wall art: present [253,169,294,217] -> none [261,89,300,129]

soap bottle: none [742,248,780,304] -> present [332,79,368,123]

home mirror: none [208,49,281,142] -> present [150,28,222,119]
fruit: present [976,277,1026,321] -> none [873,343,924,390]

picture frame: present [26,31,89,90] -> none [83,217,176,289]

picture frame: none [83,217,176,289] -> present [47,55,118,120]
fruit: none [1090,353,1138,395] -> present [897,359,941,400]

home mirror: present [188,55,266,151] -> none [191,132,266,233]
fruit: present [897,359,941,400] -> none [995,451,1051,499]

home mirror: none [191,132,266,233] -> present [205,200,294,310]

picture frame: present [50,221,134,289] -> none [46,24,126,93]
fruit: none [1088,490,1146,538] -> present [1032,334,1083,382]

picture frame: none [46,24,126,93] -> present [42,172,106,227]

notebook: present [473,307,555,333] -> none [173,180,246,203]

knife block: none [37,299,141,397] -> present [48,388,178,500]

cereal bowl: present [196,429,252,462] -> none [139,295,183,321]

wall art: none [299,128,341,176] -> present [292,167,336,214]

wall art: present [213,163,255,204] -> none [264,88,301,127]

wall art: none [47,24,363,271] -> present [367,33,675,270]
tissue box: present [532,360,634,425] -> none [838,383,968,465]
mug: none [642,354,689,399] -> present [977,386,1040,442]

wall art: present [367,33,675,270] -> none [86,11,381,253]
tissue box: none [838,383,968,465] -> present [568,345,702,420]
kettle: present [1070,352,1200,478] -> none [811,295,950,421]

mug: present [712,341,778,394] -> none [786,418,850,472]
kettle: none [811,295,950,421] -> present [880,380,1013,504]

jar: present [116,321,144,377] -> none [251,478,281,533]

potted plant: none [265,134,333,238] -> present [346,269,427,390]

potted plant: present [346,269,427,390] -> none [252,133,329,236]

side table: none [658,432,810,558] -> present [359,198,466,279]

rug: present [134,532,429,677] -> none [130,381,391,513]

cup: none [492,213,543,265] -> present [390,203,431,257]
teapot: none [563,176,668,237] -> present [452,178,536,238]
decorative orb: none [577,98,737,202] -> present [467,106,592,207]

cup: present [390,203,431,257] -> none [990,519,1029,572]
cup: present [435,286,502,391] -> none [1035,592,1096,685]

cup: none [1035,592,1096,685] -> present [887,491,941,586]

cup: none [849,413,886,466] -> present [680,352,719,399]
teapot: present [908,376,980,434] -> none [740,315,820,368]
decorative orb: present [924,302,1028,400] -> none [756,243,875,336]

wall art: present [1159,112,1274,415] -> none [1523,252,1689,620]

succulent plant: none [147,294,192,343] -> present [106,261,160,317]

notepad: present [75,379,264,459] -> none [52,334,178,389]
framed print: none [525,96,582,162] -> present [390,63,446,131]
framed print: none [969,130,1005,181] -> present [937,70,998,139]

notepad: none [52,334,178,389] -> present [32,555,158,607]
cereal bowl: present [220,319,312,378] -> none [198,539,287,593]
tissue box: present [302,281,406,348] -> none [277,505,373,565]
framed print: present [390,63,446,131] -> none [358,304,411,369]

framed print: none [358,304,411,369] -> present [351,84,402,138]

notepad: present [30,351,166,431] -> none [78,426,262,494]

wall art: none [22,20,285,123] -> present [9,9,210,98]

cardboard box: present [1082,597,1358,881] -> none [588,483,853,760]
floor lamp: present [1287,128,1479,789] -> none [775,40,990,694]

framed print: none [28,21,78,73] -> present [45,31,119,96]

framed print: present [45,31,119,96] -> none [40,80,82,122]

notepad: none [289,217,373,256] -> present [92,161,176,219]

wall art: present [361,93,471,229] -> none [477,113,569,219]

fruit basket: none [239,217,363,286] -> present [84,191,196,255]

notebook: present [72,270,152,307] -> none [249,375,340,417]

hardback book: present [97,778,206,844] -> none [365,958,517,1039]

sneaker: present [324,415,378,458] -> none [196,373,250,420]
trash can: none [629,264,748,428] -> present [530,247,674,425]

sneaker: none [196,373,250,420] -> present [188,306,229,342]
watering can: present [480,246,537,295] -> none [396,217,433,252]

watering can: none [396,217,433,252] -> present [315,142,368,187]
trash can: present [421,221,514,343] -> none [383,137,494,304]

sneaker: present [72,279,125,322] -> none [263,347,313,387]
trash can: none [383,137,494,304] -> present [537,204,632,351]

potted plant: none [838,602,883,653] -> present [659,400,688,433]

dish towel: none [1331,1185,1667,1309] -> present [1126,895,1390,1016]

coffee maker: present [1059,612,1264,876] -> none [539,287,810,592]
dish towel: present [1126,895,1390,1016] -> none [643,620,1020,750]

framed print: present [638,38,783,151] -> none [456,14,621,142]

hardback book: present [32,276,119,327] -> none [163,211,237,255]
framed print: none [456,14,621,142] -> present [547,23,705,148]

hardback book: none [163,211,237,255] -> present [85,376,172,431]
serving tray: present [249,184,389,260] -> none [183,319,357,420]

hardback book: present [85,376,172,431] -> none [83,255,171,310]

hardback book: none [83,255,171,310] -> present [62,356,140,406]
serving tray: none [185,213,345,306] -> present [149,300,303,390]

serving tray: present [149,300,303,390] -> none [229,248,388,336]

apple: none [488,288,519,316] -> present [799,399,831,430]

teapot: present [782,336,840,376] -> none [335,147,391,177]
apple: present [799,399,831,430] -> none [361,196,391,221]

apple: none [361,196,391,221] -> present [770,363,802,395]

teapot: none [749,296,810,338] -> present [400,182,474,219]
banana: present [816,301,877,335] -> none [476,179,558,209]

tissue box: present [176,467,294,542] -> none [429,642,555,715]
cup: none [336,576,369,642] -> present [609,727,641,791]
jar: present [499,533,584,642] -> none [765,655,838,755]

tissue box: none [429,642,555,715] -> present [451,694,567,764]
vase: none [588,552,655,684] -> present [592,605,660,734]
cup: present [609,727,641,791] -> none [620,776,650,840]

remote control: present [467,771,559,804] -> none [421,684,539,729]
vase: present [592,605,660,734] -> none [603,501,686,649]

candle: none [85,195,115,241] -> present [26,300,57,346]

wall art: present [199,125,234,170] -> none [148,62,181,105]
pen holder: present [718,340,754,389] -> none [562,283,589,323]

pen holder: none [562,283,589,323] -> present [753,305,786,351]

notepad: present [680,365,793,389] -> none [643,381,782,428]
────────────────
ASSIGNMENT: Produce the whole listing again, exactly as it reads above.

PROBLEM SOLUTION:
wall art: present [253,169,294,217] -> none [261,89,300,129]

soap bottle: none [742,248,780,304] -> present [332,79,368,123]

home mirror: none [208,49,281,142] -> present [150,28,222,119]
fruit: present [976,277,1026,321] -> none [873,343,924,390]

picture frame: present [26,31,89,90] -> none [83,217,176,289]

picture frame: none [83,217,176,289] -> present [47,55,118,120]
fruit: none [1090,353,1138,395] -> present [897,359,941,400]

home mirror: present [188,55,266,151] -> none [191,132,266,233]
fruit: present [897,359,941,400] -> none [995,451,1051,499]

home mirror: none [191,132,266,233] -> present [205,200,294,310]

picture frame: present [50,221,134,289] -> none [46,24,126,93]
fruit: none [1088,490,1146,538] -> present [1032,334,1083,382]

picture frame: none [46,24,126,93] -> present [42,172,106,227]

notebook: present [473,307,555,333] -> none [173,180,246,203]

knife block: none [37,299,141,397] -> present [48,388,178,500]

cereal bowl: present [196,429,252,462] -> none [139,295,183,321]

wall art: none [299,128,341,176] -> present [292,167,336,214]

wall art: present [213,163,255,204] -> none [264,88,301,127]

wall art: none [47,24,363,271] -> present [367,33,675,270]
tissue box: present [532,360,634,425] -> none [838,383,968,465]
mug: none [642,354,689,399] -> present [977,386,1040,442]

wall art: present [367,33,675,270] -> none [86,11,381,253]
tissue box: none [838,383,968,465] -> present [568,345,702,420]
kettle: present [1070,352,1200,478] -> none [811,295,950,421]

mug: present [712,341,778,394] -> none [786,418,850,472]
kettle: none [811,295,950,421] -> present [880,380,1013,504]

jar: present [116,321,144,377] -> none [251,478,281,533]

potted plant: none [265,134,333,238] -> present [346,269,427,390]

potted plant: present [346,269,427,390] -> none [252,133,329,236]

side table: none [658,432,810,558] -> present [359,198,466,279]

rug: present [134,532,429,677] -> none [130,381,391,513]

cup: none [492,213,543,265] -> present [390,203,431,257]
teapot: none [563,176,668,237] -> present [452,178,536,238]
decorative orb: none [577,98,737,202] -> present [467,106,592,207]

cup: present [390,203,431,257] -> none [990,519,1029,572]
cup: present [435,286,502,391] -> none [1035,592,1096,685]

cup: none [1035,592,1096,685] -> present [887,491,941,586]

cup: none [849,413,886,466] -> present [680,352,719,399]
teapot: present [908,376,980,434] -> none [740,315,820,368]
decorative orb: present [924,302,1028,400] -> none [756,243,875,336]

wall art: present [1159,112,1274,415] -> none [1523,252,1689,620]

succulent plant: none [147,294,192,343] -> present [106,261,160,317]

notepad: present [75,379,264,459] -> none [52,334,178,389]
framed print: none [525,96,582,162] -> present [390,63,446,131]
framed print: none [969,130,1005,181] -> present [937,70,998,139]

notepad: none [52,334,178,389] -> present [32,555,158,607]
cereal bowl: present [220,319,312,378] -> none [198,539,287,593]
tissue box: present [302,281,406,348] -> none [277,505,373,565]
framed print: present [390,63,446,131] -> none [358,304,411,369]

framed print: none [358,304,411,369] -> present [351,84,402,138]

notepad: present [30,351,166,431] -> none [78,426,262,494]

wall art: none [22,20,285,123] -> present [9,9,210,98]

cardboard box: present [1082,597,1358,881] -> none [588,483,853,760]
floor lamp: present [1287,128,1479,789] -> none [775,40,990,694]

framed print: none [28,21,78,73] -> present [45,31,119,96]

framed print: present [45,31,119,96] -> none [40,80,82,122]

notepad: none [289,217,373,256] -> present [92,161,176,219]

wall art: present [361,93,471,229] -> none [477,113,569,219]

fruit basket: none [239,217,363,286] -> present [84,191,196,255]

notebook: present [72,270,152,307] -> none [249,375,340,417]

hardback book: present [97,778,206,844] -> none [365,958,517,1039]

sneaker: present [324,415,378,458] -> none [196,373,250,420]
trash can: none [629,264,748,428] -> present [530,247,674,425]

sneaker: none [196,373,250,420] -> present [188,306,229,342]
watering can: present [480,246,537,295] -> none [396,217,433,252]

watering can: none [396,217,433,252] -> present [315,142,368,187]
trash can: present [421,221,514,343] -> none [383,137,494,304]

sneaker: present [72,279,125,322] -> none [263,347,313,387]
trash can: none [383,137,494,304] -> present [537,204,632,351]

potted plant: none [838,602,883,653] -> present [659,400,688,433]

dish towel: none [1331,1185,1667,1309] -> present [1126,895,1390,1016]

coffee maker: present [1059,612,1264,876] -> none [539,287,810,592]
dish towel: present [1126,895,1390,1016] -> none [643,620,1020,750]

framed print: present [638,38,783,151] -> none [456,14,621,142]

hardback book: present [32,276,119,327] -> none [163,211,237,255]
framed print: none [456,14,621,142] -> present [547,23,705,148]

hardback book: none [163,211,237,255] -> present [85,376,172,431]
serving tray: present [249,184,389,260] -> none [183,319,357,420]

hardback book: present [85,376,172,431] -> none [83,255,171,310]

hardback book: none [83,255,171,310] -> present [62,356,140,406]
serving tray: none [185,213,345,306] -> present [149,300,303,390]

serving tray: present [149,300,303,390] -> none [229,248,388,336]

apple: none [488,288,519,316] -> present [799,399,831,430]

teapot: present [782,336,840,376] -> none [335,147,391,177]
apple: present [799,399,831,430] -> none [361,196,391,221]

apple: none [361,196,391,221] -> present [770,363,802,395]

teapot: none [749,296,810,338] -> present [400,182,474,219]
banana: present [816,301,877,335] -> none [476,179,558,209]

tissue box: present [176,467,294,542] -> none [429,642,555,715]
cup: none [336,576,369,642] -> present [609,727,641,791]
jar: present [499,533,584,642] -> none [765,655,838,755]

tissue box: none [429,642,555,715] -> present [451,694,567,764]
vase: none [588,552,655,684] -> present [592,605,660,734]
cup: present [609,727,641,791] -> none [620,776,650,840]

remote control: present [467,771,559,804] -> none [421,684,539,729]
vase: present [592,605,660,734] -> none [603,501,686,649]

candle: none [85,195,115,241] -> present [26,300,57,346]

wall art: present [199,125,234,170] -> none [148,62,181,105]
pen holder: present [718,340,754,389] -> none [562,283,589,323]

pen holder: none [562,283,589,323] -> present [753,305,786,351]

notepad: present [680,365,793,389] -> none [643,381,782,428]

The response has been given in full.